Whoever breaks up with the person first wins.
I swear there was more, but that’s all I could find now.
Personally, I think those rules can be broken. And the guy can break them, calling you and chatting it up with you, but that doesn’t mean that you mean anything to him if it ain’t consistent. It just means that they were bored so they had time to chat. Consistency is the key. Why is it so hard to find a guy that is consistent?
What’s your brilliant rule that you live by? Do you believe in rules in a relationship/fling?
_______________
I need to stand up for myself – once and for all.
You must not know about me.
My hate for men grows.
Comments (4)
i believe in flexible rules, aka common sense/intuition.

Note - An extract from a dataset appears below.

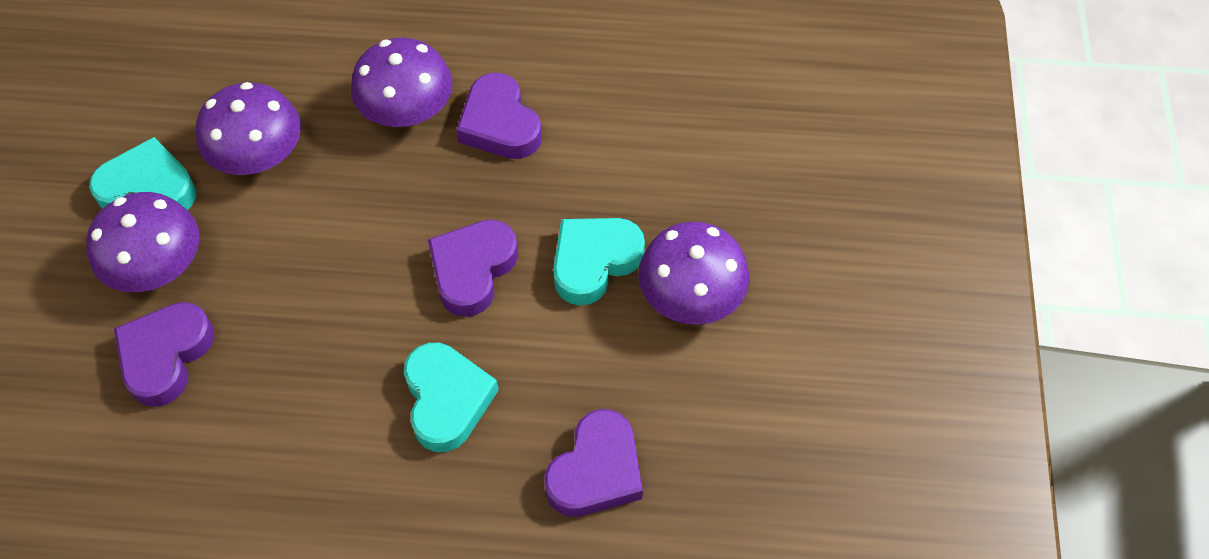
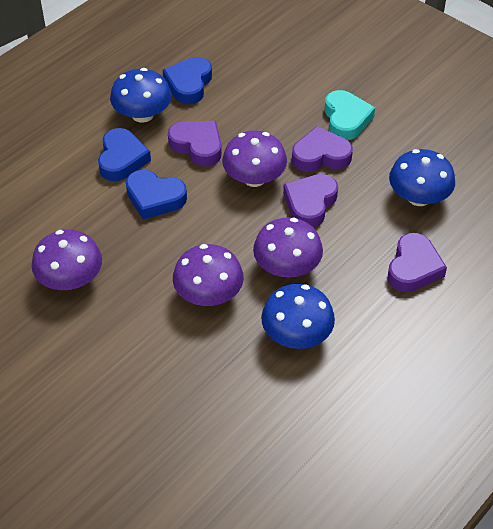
blue heart: 0 -> 3
blue mushroom: 0 -> 3
turquoise heart: 3 -> 1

that rule about girls calling first — maybe it’s because the girl could scare him off if she comes on too strong. it’s better if the guy gets the idea in his head to call her first. if she keeps initiating things..it could lead to her calling him to talk all the time, her planning dates, her asking him to marry, etc, etc…BUT…i’m sure shy guys would love for a girl to call them first. still..the thrill is in the chase… i’m really old-fashioned though, as you can tell!
rules #2 and 3 and cardinal rule #2 sound stupid!
but cardinal rule #1 seems great for making first impressions and not letting him know that he has you…
and rule #1 is PERFECT for all stages of the relationship
One of my rules (probably my only one) is make sure you do not like/love the person more than they like/love you… if you like/love them more they are in control of the relationship ie. your heart and you are at mercy hahaha this rule may change for me later on…but based on what i’ve seen so far…ahaha so i am in agreement with cardinal rule #1
I think every relationship has its own “rules”…even with friendships. Some rules apply to certain people and not to others…I think that only Rule 1 really applies to everyone and everything. That’s the key not to LOSE the relationship irrationally….
Okay…rules that i try to follow, but quiet often end up out the window:
1) At the beginning…no expectations…ever. Expectations are only ways to narrow your vision and compare to past lovers. When you look at a new relationship as just that – a new relationship, a new partner, something new – you learn. 2) Be honest, but not needy. heh. Almost sounds contradicting, but not completely. IE: If you miss someone, call them and tell them that you were thinking of them so you decided to call. Don’t however, tell them that you’ve been sitting at your desk/office/room for 9 hours waiting for him/her to get off work so that you could call him/her the minute that person is free lol. 3) Be honest with yourself and follow through. Whether you’re looking for financial or emotional stability, someone who brings routine, someone who brings the unexpected, or anything else, look at the person and think seriously about whether or not that person can offer what you’re looking for. 4) And this is the most important rule, never, repeat never compare the guy you’re with to thethinkingmansidiot. Thethinkingmansidiot is an asian god/adonis/the hottest damn asian guy alive, and almost anyone will pale in comparison =P Hope that helps Ellen.